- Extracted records
* * * * * * * * *

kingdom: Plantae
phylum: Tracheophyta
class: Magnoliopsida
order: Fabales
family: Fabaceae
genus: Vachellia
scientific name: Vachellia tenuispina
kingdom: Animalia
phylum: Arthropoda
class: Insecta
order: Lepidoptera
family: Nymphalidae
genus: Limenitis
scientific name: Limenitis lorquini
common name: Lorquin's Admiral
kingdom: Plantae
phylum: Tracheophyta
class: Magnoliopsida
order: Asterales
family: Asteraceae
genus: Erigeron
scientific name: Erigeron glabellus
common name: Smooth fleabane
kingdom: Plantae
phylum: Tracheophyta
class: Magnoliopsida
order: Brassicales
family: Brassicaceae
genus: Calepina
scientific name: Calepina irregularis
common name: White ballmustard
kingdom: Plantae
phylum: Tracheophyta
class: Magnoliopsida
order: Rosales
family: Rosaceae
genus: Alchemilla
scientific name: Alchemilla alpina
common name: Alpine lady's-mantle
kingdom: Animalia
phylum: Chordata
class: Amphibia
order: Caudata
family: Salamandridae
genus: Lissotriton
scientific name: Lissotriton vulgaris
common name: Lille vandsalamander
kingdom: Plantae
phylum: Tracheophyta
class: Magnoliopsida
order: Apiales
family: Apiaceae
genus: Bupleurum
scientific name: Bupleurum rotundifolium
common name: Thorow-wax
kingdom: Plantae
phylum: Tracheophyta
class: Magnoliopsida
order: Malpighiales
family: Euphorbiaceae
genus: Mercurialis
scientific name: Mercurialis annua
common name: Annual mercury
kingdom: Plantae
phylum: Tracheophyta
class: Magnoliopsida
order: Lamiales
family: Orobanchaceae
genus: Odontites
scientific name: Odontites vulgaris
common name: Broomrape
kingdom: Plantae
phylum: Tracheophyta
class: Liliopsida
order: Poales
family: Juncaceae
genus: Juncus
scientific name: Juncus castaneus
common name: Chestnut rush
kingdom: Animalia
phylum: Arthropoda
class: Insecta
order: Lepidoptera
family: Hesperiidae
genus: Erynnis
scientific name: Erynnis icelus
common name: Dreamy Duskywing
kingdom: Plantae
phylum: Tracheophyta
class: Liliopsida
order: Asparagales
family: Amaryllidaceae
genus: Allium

* * * * * * * * *

- Your objective
Change every "phylum" to "division" in the records between the lines holding "common name: White ballmustard" and "scientific name: Juncus castaneus", inclusive. Return only those lines, with everything else unchanged.

- Full output
common name: White ballmustard
kingdom: Plantae
division: Tracheophyta
class: Magnoliopsida
order: Rosales
family: Rosaceae
genus: Alchemilla
scientific name: Alchemilla alpina
common name: Alpine lady's-mantle
kingdom: Animalia
division: Chordata
class: Amphibia
order: Caudata
family: Salamandridae
genus: Lissotriton
scientific name: Lissotriton vulgaris
common name: Lille vandsalamander
kingdom: Plantae
division: Tracheophyta
class: Magnoliopsida
order: Apiales
family: Apiaceae
genus: Bupleurum
scientific name: Bupleurum rotundifolium
common name: Thorow-wax
kingdom: Plantae
division: Tracheophyta
class: Magnoliopsida
order: Malpighiales
family: Euphorbiaceae
genus: Mercurialis
scientific name: Mercurialis annua
common name: Annual mercury
kingdom: Plantae
division: Tracheophyta
class: Magnoliopsida
order: Lamiales
family: Orobanchaceae
genus: Odontites
scientific name: Odontites vulgaris
common name: Broomrape
kingdom: Plantae
division: Tracheophyta
class: Liliopsida
order: Poales
family: Juncaceae
genus: Juncus
scientific name: Juncus castaneus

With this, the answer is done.